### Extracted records
# # # #
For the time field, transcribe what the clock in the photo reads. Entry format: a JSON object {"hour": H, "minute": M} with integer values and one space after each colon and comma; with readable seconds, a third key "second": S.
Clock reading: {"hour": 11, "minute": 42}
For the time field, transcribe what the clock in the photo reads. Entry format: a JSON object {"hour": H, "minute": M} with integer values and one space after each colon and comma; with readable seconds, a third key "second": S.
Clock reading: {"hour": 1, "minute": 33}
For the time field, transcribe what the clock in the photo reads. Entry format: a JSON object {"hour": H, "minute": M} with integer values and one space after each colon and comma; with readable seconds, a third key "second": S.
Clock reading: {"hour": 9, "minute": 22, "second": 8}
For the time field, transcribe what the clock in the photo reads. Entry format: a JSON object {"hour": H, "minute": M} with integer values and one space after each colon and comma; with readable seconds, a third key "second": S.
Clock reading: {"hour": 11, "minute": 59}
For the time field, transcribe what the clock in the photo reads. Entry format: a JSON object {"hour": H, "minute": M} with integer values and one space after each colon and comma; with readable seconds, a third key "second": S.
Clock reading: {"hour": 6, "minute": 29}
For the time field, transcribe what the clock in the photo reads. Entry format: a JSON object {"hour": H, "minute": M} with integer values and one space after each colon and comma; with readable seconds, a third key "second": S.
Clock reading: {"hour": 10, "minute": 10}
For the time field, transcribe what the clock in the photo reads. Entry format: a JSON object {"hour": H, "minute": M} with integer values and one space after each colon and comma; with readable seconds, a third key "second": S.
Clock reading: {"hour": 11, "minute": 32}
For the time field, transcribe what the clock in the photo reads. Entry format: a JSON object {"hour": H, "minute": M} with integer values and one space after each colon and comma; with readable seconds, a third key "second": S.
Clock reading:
# # # #
### WHAT TO PRODUCE
Change "Clock reading" to "Time shown" throughout the items and write them out again, leaving everything else as it stands.

### TASK RESULT
For the time field, transcribe what the clock in the photo reads. Entry format: a JSON object {"hour": H, "minute": M} with integer values and one space after each colon and comma; with readable seconds, a third key "second": S.
Time shown: {"hour": 11, "minute": 42}
For the time field, transcribe what the clock in the photo reads. Entry format: a JSON object {"hour": H, "minute": M} with integer values and one space after each colon and comma; with readable seconds, a third key "second": S.
Time shown: {"hour": 1, "minute": 33}
For the time field, transcribe what the clock in the photo reads. Entry format: a JSON object {"hour": H, "minute": M} with integer values and one space after each colon and comma; with readable seconds, a third key "second": S.
Time shown: {"hour": 9, "minute": 22, "second": 8}
For the time field, transcribe what the clock in the photo reads. Entry format: a JSON object {"hour": H, "minute": M} with integer values and one space after each colon and comma; with readable seconds, a third key "second": S.
Time shown: {"hour": 11, "minute": 59}
For the time field, transcribe what the clock in the photo reads. Entry format: a JSON object {"hour": H, "minute": M} with integer values and one space after each colon and comma; with readable seconds, a third key "second": S.
Time shown: {"hour": 6, "minute": 29}
For the time field, transcribe what the clock in the photo reads. Entry format: a JSON object {"hour": H, "minute": M} with integer values and one space after each colon and comma; with readable seconds, a third key "second": S.
Time shown: {"hour": 10, "minute": 10}
For the time field, transcribe what the clock in the photo reads. Entry format: a JSON object {"hour": H, "minute": M} with integer values and one space after each colon and comma; with readable seconds, a third key "second": S.
Time shown: {"hour": 11, "minute": 32}
For the time field, transcribe what the clock in the photo reads. Entry format: a JSON object {"hour": H, "minute": M} with integer values and one space after each colon and comma; with readable seconds, a third key "second": S.
Time shown:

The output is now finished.